Strategy & Operations » How do CFOs approach cost-cutting while ensuring efficiency and productivity

How do CFOs approach cost-cutting while ensuring efficiency and productivity

Cost-cutting is a common practice for many businesses, but for CFOs it is a delicate balancing act. On one hand, reducing expenses can help increase profitability. But on the other hand, cutting too deeply can harm efficiency and productivity

How do CFOs approach cost-cutting while ensuring efficiency and productivity

In the current economic landscape, finance leaders face the compounding effect of the pandemic, elevated inflation, the war in Ukraine and high interest rates.

Combined, these societal and economic upheavals have created great uncertainty. Not just in the UK, but also in the global economy. Finance leaders cannot control these events. Instead, the aim is to anticipate these convulsions (as much as possible).

“I think that’s the biggest challenge that you have as a finance leader – making the correct decisions to ensure that your business is still ready to grow and adapt when the market does correct itself,” says Barry Smith, group budget accountant at Soldo.

The good news is that economic downturns are not a novel event. Accountants have a library of past market upheavals to ably judge what works and what doesn’t. As Smith says, organisations must “manage the manageable”.

“The things that you do have control over and the things that can impact change will be positive to your business. So, ask yourself, where can you control costs, and are there any niches and opportunities in the market that you can benefit from?”

Measure twice, cut once

Cost cutting is never easy. And while some degree of a collateral damage is always likely, it’s important to retain a positive perhaps even attacking mindset. After all, a change in the market often brings opportunity. Organisations must “effectively play this new game”.

Although during this period businesses will be constrained by finances, Smith says CFOs can still look for opportunities to develop, such as internal employee promotion and benefits, which goes back to the holistic approach.

“If you’re very traditional in your approach, you’re removing any growth possibilities and you’re probably not even looking at them. You’re purely focused on cost-cutting and you’re not looking at opportunities in that market” he explains.

Make people part of your narrative

Smith says that business value is based on internal talent and that is where businesses should focus. “Bring your people into the narrative” he states. “You want them to feel that they’re part of the solution and part of the way that you’re going to navigate your stormy waters.”

“I think whenever you change your business focus, it creates nervousness internally within the business, as well as externally in the market” explains Smith. “If you’ve got investors, you’ve got to manage that, and it’s a big task because you’ve got to communicate the message in a clear and effective way.”

There are also your external relationships, with partners and suppliers. Businesses all have “key partners, connect with them, talk to them” he comments. “Work through any issues you may have and ask how you can work better together, because they will be feeling the same pain that you are.

Keep it simple

There are several key aspects of cost-cutting that CFOs need to be aware of, but ultimately, it is how you “manage your internal expenses” that determines how smoothly you navigate past uncertainty.
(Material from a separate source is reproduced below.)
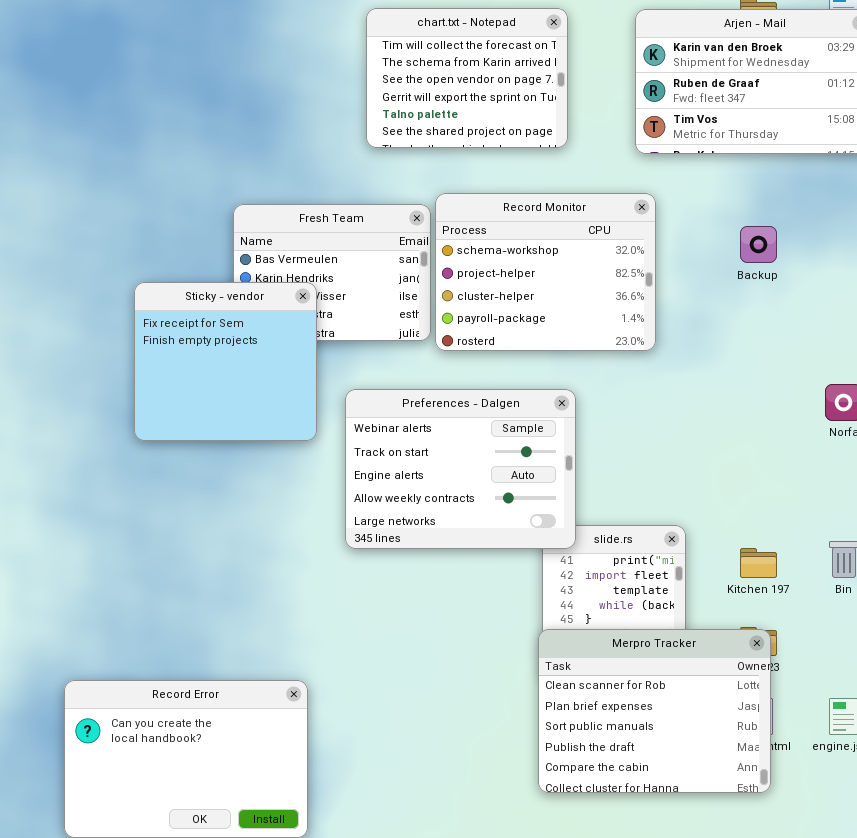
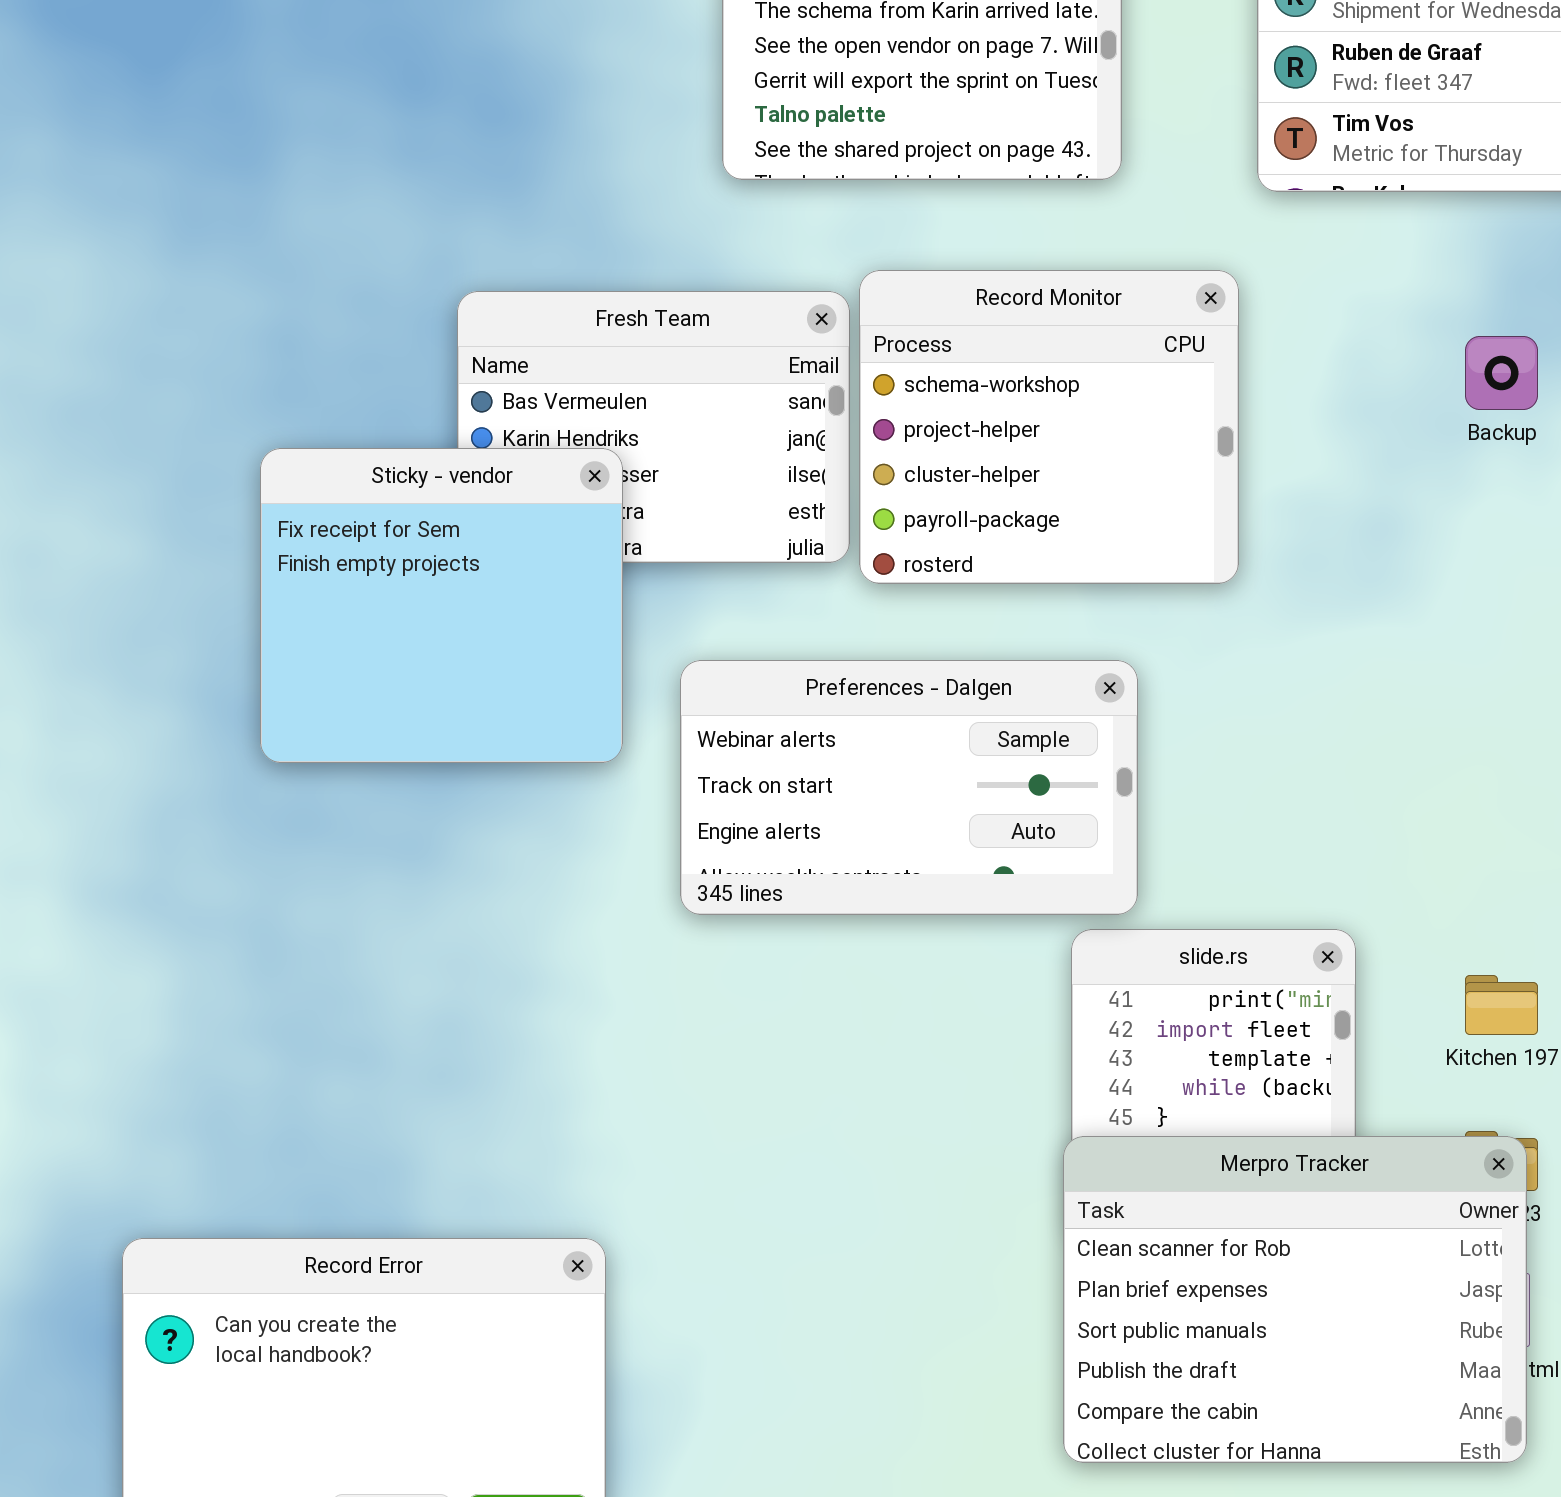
Record Monitor: [435,193,656,351] -> [859,270,1239,584], resized
Preferences - Dalgen: [345,389,576,549] -> [680,660,1138,915], resized

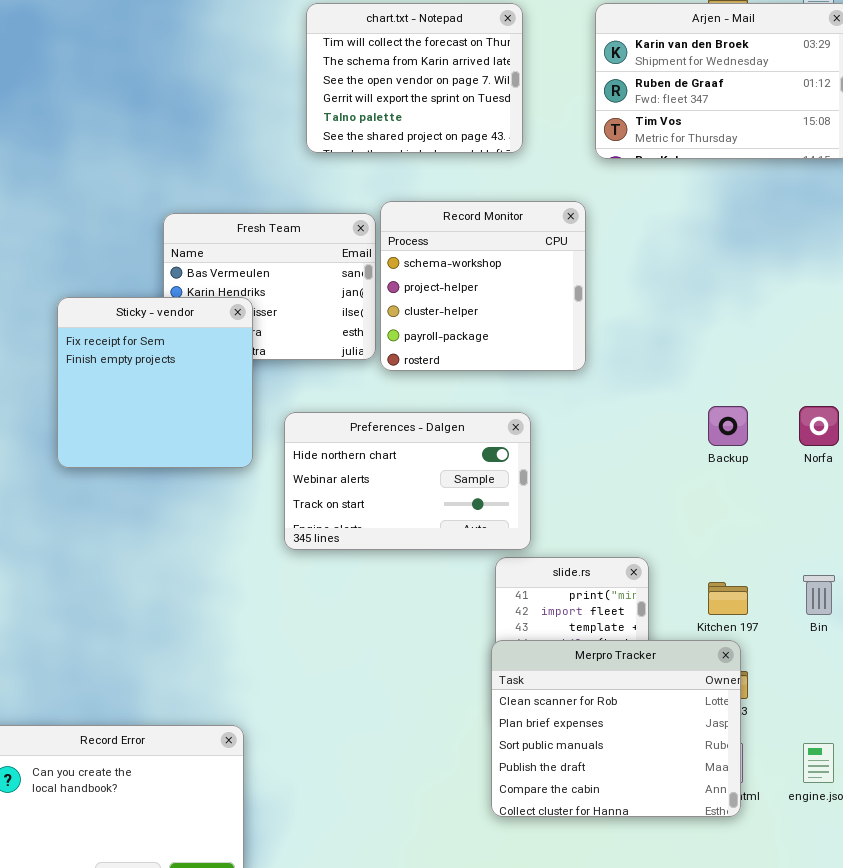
Backup: [1465,336,1538,410] -> [708,406,748,446], moved
Preferences - Dalgen: [680,660,1138,915] -> [284,412,531,550], scrolled up 1 row
Merpro Tracker: [1063,1136,1527,1463] -> [491,640,741,817], moved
A particularly leaky and often overlooked cost to businesses is the expenses process. There is the classic overspend and lack of control. And silly things like duplicated subscriptions (that can stack up in a big organisation).

More generally, these small but frequent costs are easy to overlook in more bountiful economic periods. But in a crunch, small margins matter. In one famous instance, Uber realised it was spending six-figures a year on helium balloons used to commemorate staff anniversaries.

CFOs need to know where money is being spent and when those expenses are likely to happen. “An expense management tool like Soldo makes this much easier,” Smith says. “Technology reduces the burden on the finance team by automating the bulk of this. It gives you much better visibility of all the costs that are going out.”

With the right technology and resources, “you can get to that point quite quickly to reduce any waste that you’ve got in the business.”

Three strategic pillars

To develop the best strategy for their business, finance leaders need to keep three key factors in mind, according to Smith. The first being – do you have controls in place to not only retain value, but also to support the business as you grow?

Next, finance leaders need to ask, “what things they are doing well, what work needs to be done and what additional support does your business need”. Then there are the markets. “You’ve got to play to your strengths, particularly in a down market. There is no point in trying something which the business simply does not have the capacity for” he comments.

“If you spot opportunities to develop niches that also exploit your strengths, make sure that you have the capacity to deliver. Your innovation should be done for your customers, as opposed to a reaction to your competitors.”